The problem - Lines holding the word "Completed" are the ones to copy from the data below.

Dataset records -

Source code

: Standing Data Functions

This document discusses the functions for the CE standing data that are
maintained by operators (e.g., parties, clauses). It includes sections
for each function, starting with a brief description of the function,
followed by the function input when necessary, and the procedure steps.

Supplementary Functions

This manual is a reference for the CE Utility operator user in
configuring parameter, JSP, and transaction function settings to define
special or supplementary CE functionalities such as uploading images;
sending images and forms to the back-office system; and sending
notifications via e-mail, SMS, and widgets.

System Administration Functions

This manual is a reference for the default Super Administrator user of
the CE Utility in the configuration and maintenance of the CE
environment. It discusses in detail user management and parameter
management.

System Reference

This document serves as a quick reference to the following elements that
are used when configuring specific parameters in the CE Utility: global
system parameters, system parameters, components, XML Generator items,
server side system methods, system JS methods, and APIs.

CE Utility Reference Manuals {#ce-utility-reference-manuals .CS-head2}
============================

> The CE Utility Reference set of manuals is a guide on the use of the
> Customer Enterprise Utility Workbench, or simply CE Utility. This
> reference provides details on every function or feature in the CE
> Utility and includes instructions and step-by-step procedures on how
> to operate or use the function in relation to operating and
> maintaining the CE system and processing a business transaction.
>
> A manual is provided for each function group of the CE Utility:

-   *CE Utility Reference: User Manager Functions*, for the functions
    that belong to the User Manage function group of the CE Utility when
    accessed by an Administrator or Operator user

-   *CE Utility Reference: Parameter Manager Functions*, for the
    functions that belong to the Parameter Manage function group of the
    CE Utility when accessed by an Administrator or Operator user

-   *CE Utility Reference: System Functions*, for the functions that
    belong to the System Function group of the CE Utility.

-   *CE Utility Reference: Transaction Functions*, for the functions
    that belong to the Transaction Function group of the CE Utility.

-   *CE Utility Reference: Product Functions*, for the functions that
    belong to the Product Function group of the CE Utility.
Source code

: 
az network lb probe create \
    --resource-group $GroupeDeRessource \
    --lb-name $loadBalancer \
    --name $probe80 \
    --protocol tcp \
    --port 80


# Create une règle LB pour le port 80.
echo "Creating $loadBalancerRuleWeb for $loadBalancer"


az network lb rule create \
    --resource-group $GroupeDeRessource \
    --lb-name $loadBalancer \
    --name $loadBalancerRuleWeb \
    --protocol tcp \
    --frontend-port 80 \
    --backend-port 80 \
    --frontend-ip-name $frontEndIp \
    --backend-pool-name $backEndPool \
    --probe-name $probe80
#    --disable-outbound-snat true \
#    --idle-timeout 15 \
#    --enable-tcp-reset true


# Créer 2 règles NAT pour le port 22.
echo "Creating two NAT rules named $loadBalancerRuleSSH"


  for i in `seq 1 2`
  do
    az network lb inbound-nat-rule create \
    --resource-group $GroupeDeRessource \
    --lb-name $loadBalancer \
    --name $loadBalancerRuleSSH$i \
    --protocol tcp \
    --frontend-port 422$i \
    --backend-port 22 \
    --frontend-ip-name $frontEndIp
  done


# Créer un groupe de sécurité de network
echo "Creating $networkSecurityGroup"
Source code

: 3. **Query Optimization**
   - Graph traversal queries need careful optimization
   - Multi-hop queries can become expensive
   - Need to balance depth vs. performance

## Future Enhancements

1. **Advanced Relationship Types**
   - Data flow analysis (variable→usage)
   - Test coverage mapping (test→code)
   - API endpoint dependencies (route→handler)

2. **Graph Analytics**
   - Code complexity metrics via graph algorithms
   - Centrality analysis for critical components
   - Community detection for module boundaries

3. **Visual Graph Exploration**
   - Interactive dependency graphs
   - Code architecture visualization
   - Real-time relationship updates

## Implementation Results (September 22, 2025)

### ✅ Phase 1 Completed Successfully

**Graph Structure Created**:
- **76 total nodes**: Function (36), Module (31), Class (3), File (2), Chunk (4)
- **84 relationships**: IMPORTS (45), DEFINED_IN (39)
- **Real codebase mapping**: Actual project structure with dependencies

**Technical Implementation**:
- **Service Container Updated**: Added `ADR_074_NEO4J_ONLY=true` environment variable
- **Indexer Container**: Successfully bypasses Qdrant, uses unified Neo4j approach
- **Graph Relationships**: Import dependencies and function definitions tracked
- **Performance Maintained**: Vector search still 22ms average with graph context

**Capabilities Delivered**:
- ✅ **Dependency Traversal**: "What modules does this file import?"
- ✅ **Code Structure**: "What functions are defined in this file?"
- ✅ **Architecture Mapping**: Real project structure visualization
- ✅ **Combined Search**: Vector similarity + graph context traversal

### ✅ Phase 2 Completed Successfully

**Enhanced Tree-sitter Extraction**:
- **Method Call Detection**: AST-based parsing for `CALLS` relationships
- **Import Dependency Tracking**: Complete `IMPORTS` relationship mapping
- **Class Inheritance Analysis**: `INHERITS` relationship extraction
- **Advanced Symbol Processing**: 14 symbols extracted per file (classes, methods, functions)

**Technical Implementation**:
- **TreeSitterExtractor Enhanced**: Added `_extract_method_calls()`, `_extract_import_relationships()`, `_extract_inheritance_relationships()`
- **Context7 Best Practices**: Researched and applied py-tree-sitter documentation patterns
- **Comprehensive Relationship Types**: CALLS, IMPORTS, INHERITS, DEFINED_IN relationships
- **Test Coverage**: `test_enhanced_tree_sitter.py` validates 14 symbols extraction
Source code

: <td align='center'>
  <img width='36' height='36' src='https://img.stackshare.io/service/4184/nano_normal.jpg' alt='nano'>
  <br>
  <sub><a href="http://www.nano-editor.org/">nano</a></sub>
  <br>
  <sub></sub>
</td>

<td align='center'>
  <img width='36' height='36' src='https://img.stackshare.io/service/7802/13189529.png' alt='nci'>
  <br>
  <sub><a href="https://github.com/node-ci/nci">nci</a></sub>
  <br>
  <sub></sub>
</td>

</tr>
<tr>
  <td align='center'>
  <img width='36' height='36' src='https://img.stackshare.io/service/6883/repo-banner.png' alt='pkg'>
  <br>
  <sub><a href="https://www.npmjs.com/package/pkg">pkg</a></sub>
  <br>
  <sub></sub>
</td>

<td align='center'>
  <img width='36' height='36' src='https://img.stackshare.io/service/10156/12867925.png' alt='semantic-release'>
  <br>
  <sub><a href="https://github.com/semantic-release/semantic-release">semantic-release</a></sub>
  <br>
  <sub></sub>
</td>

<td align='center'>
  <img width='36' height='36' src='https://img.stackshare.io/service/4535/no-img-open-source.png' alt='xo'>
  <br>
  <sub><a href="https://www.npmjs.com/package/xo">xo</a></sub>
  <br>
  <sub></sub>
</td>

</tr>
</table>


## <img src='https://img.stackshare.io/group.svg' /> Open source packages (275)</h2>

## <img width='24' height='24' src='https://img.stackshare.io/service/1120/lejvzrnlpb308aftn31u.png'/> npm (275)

Solved exercise -
### ✅ Phase 1 Completed Successfully
### ✅ Phase 2 Completed Successfully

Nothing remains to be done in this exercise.